[Extract to read]

☆ ☆ ☆ ☆ ☆

Him: “I told you to make light of your situation and I don’t think you know how to. That’s not something me or anyone else can teach either.”

Me: “I definitely do not know how to do that 🤷🏽‍♂️ unless you meant make jokes about it”

Him: “No, it was meaningful. It’s sad how one can embrace sadness but not happiness when both are equal in emotion. I embrace sadness but I don’t complain about my sadness to others because that would be me spreading more sadness/anger into the world. We all go through stuff but everyone doesn’t complain about it. It’s just the cards they were dealt. I feel like you hate the cards you were dealt instead of just reshuffling them and making a play out of them.”

Me: “I apologize I didn’t know I was complaining. Personally thought I was sharing but I can see how that seems like I’m spreading sadness. I will refrain from my family as a topic I promise 🙏🏽”

Him: What happens if you share the same thing over and over repeatedly? I really am asking what that’s called. Then Proceeds to send two city girls lyrics and laughs at my “I will refrain from family sentence”

I don’t know what to say or do I feel crazy cause at any point he can call me and rant but I keep bringing up my family problems and I’m spreading sadness. It’s a lot more but this is a speed run for the main points.

Am I crazy or is my “friend” right?

TL;DR: My friend thinks me talking about my family problems is me spreading sadness but also he is being distance since I helped him move into his apartment. Am I losing a friend or is this a rough patch?

☆ ☆ ☆ ☆ ☆

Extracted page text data

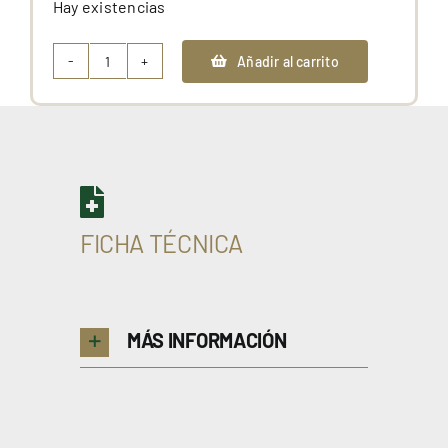
Hay existencias
Añadir al carrito
Pack
Otoño
cantidad
FICHA TÉCNICA
MÁS INFORMACIÓN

☆ ☆ ☆ ☆ ☆

[Questions to answer]
**1)** Answer these questions from the post about the friend's messages:
(a) What does the friend say he does not do about his own sadness?
(b) Which topic does the writer promise to refrain from?
(c) According to the TL;DR, what did the writer help the friend do?
**2)** Reproduce the post word for word, starting at "Am I crazy or" and ending at "a rough patch?".
The extracted page text data isn't needed for this work.

[Expected results]
**1)**
(a) He does not complain about his sadness to others.
(b) The writer's family.
(c) Move into his apartment.

**2)**
Am I crazy or is my “friend” right?

TL;DR: My friend thinks me talking about my family problems is me spreading sadness but also he is being distance since I helped him move into his apartment. Am I losing a friend or is this a rough patch?